§ **TEXT PROVIDED**:
Richard Rodgers Theatre Marquis
Tarzan & Jane
'Tarzan' will have you yelling
USA Today ~ May 10, 2006 ~ By Elysa Gardner
In the new stage adaptation of Disney's animated film Tarzan (* * * out of four), agile young performers leap, flip and careen through stunts so relentlessly that you could get back pains just watching. Not infrequently, they accomplish these tasks while suspended from wires, adding to their difficulty. From Bob Crowley's lush, fanciful scenic and costume design to its intricate uses of animation and projected images, Tarzan offers plenty of the flash considered catnip for tourists and casual fans.
Here, though, it's not empty flash. . . . Tarzan has a score by a British pop star, Phil Collins. Most songs are new and blend mildly agreeable melodies and Afrocentric rhythms with the odd nod to Gilbert and Sullivan. But it's David Henry Hwang's sprightly libretto that makes this Tarzan fly. Hwang . . . contributes a script with a light but full heart, one that aims to amuse and enlighten children without patronizing them, or us. . . .

§ **DATA BELOW**:

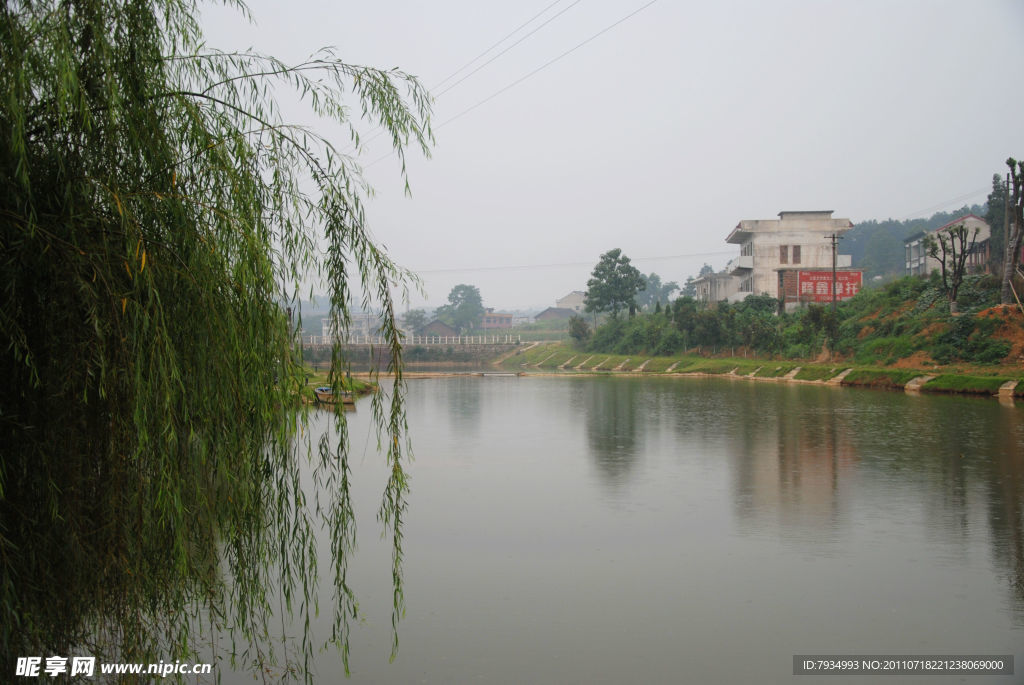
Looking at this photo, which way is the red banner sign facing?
toward the camera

§ **WHAT YOU NEED TO DO**:
A: Print the portion of the Tarzan review starting at "Here, though, it's" and ending at "them, or us. . . .".
B: Answer these questions from the Tarzan review:
(i) Who wrote the review?
(ii) Who created the scenic and costume design?
(iii) Who composed the score?
C: Name every person the Tarzan review credits with creative work on the stage production, along with the contribution it attributes to each.

§ **ANSWERS TO THE PROBLEMS**:
A:
Here, though, it's not empty flash. . . . Tarzan has a score by a British pop star, Phil Collins. Most songs are new and blend mildly agreeable melodies and Afrocentric rhythms with the odd nod to Gilbert and Sullivan. But it's David Henry Hwang's sprightly libretto that makes this Tarzan fly. Hwang . . . contributes a script with a light but full heart, one that aims to amuse and enlighten children without patronizing them, or us. . . .

B:
(i) Elysa Gardner
(ii) Bob Crowley
(iii) Phil Collins

C:
Bob Crowley: scenic and costume design
Phil Collins: score
David Henry Hwang: libretto